他大口大口喘息一阵,擦了把脸上的:“原来只是场噩梦啊……”
他开灯上了厕所重新躺回床上,正准备继续睡觉,视线却在枕头下角凝住。
那里,一只小小的、啄被撕成两半的千纸鹤静静躺着,散发着诡异的光。
男生:“啊啊啊啊……”
这天晚上,无数藤桥一中学子同时做了那个有关千纸鹤和舌头的噩梦。
半夜论坛恐慌一片,做了噩梦的人复盘一遍,最后发现他们都有一个共同点——在白天参与了八卦的讨论,甚至大多言语恶意,造了黄谣。
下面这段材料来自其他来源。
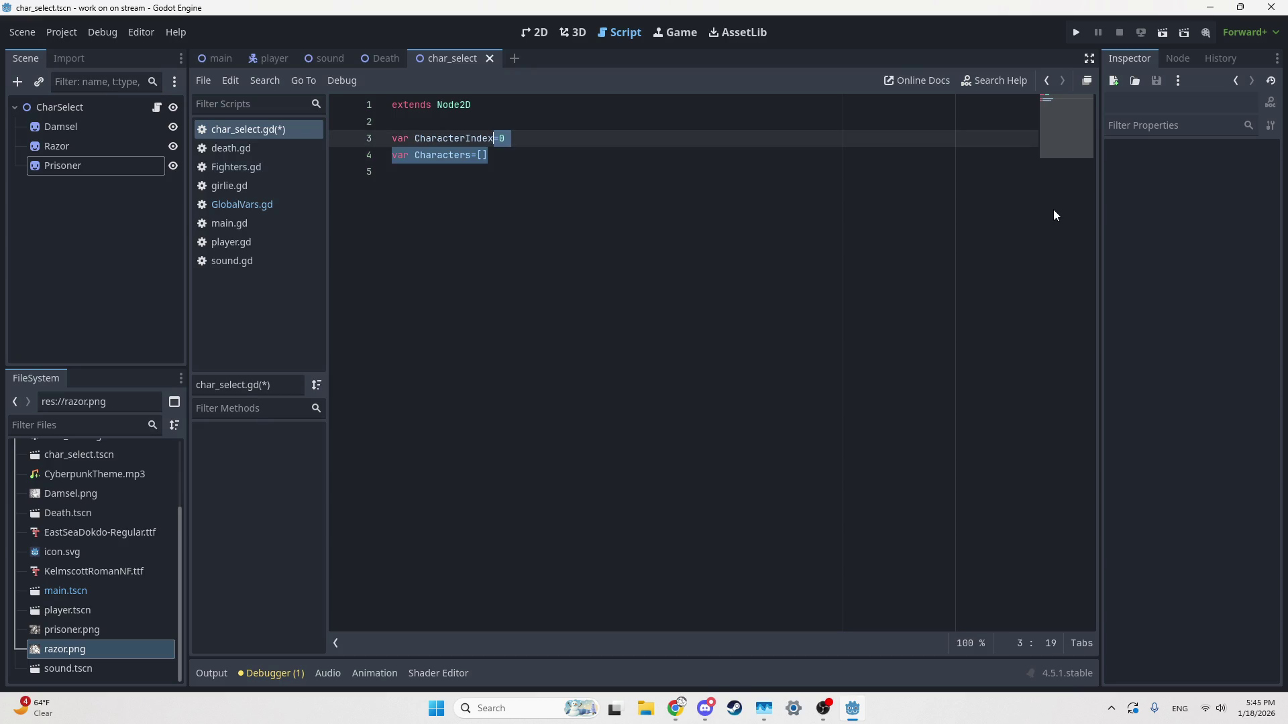
pyautogui.press('BackSpace')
发现共同点的学生们都想起了梦里千纸鹤那机械化的五个字:“造口业,割舌!”
所有人不约而同的捂住嘴巴。
从此,藤桥一中的学生氛围好了不止一倍。
当然,这些都是后话。
林云涧早就不关注这茬,天亮后,顺手毁了纸叠的千纸鹤。
今天要去萧家参加宴会,林家的人都到齐了。
就连大多数时候在修养的林母赵笙也罕见的出来,穿着一套藕粉色小香裙,温温柔柔地给林晚晚整理头发。
只是露出的手腕枯瘦的要命。
林云涧打量她好几眼,林东梁随着她的视线看到林母和林晚晚的互动,以为林云涧羡慕,低声对她说:“你妈生你后产后抑郁,这些年晚晚陪伴着她,早成了她的感情寄托,所以她们亲近点。”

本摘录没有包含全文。